▶ **Brief**
Going line by line through the material below, tally those that contain the word "Tumor" and give the count by itself.

▶ **Data shown**

----------

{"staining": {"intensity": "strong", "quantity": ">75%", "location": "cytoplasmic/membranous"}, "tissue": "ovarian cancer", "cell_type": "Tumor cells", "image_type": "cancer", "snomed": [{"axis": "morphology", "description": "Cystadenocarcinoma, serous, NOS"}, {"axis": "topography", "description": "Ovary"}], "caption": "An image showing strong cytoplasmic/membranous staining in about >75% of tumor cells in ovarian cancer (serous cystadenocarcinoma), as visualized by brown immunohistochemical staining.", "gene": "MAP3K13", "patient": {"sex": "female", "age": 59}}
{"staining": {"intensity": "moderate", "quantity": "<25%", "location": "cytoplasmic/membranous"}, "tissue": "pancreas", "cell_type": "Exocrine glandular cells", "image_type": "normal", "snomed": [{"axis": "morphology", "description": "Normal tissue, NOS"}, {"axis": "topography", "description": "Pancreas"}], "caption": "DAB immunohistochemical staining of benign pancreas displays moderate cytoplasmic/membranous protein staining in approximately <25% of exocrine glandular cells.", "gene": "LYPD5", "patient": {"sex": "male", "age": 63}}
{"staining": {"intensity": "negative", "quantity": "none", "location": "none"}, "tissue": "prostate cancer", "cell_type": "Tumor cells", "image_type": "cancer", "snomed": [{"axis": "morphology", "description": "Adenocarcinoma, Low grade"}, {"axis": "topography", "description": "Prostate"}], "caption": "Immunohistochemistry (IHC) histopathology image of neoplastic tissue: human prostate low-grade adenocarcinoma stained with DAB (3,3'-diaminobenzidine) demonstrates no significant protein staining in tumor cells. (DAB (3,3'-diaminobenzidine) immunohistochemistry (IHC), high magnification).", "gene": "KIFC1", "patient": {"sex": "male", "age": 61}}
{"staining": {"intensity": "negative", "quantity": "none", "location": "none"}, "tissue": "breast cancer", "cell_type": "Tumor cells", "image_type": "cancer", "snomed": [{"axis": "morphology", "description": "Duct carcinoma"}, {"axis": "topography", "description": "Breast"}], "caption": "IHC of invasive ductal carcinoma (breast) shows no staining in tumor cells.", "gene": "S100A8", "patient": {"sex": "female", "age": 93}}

----------

▶ **Result**
3